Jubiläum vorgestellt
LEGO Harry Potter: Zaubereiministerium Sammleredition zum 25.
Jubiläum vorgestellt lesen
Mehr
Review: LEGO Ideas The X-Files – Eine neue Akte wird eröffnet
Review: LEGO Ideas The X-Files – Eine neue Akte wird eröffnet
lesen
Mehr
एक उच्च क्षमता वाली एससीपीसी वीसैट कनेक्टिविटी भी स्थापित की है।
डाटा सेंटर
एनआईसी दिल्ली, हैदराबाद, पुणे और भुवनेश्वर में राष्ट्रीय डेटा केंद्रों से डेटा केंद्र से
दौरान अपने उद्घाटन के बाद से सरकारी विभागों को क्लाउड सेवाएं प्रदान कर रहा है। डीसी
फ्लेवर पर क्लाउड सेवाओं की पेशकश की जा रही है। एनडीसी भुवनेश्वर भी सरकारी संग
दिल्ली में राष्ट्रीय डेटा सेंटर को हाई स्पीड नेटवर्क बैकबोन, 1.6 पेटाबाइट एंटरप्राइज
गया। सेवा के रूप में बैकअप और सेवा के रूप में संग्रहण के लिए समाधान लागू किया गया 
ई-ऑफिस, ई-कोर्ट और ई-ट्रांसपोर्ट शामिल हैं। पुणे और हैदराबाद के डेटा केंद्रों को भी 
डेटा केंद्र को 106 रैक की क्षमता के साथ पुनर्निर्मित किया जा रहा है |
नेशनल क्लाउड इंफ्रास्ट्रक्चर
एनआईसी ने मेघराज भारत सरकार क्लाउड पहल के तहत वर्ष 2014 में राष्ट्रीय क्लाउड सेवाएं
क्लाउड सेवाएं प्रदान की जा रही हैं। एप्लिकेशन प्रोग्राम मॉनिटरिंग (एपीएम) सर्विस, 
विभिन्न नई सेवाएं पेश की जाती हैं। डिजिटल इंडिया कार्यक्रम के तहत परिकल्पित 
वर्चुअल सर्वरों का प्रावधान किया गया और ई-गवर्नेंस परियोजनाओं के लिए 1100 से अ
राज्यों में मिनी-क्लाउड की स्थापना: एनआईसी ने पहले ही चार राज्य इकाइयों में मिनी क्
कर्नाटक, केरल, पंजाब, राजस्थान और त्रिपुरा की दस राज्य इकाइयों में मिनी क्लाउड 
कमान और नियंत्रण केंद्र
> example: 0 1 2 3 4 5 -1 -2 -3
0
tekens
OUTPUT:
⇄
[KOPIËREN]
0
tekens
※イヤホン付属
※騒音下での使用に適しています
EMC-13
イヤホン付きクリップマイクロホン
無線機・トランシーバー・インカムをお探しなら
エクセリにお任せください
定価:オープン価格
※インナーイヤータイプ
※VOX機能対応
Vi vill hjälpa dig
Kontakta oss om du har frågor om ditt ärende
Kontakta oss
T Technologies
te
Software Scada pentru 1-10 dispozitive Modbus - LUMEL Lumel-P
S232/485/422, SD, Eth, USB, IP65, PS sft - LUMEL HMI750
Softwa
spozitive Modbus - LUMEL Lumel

### Required work:
Copy the listing from its first line through the line containing "दिल्ली में राष्ट्रीय", putting "Weiter" wherever "Mehr" appears and leaving everything else unchanged.

### Completed task:
Jubiläum vorgestellt
LEGO Harry Potter: Zaubereiministerium Sammleredition zum 25.
Jubiläum vorgestellt lesen
Weiter
Review: LEGO Ideas The X-Files – Eine neue Akte wird eröffnet
Review: LEGO Ideas The X-Files – Eine neue Akte wird eröffnet
lesen
Weiter
एक उच्च क्षमता वाली एससीपीसी वीसैट कनेक्टिविटी भी स्थापित की है।
डाटा सेंटर
एनआईसी दिल्ली, हैदराबाद, पुणे और भुवनेश्वर में राष्ट्रीय डेटा केंद्रों से डेटा केंद्र से
दौरान अपने उद्घाटन के बाद से सरकारी विभागों को क्लाउड सेवाएं प्रदान कर रहा है। डीसी
फ्लेवर पर क्लाउड सेवाओं की पेशकश की जा रही है। एनडीसी भुवनेश्वर भी सरकारी संग
दिल्ली में राष्ट्रीय डेटा सेंटर को हाई स्पीड नेटवर्क बैकबोन, 1.6 पेटाबाइट एंटरप्राइज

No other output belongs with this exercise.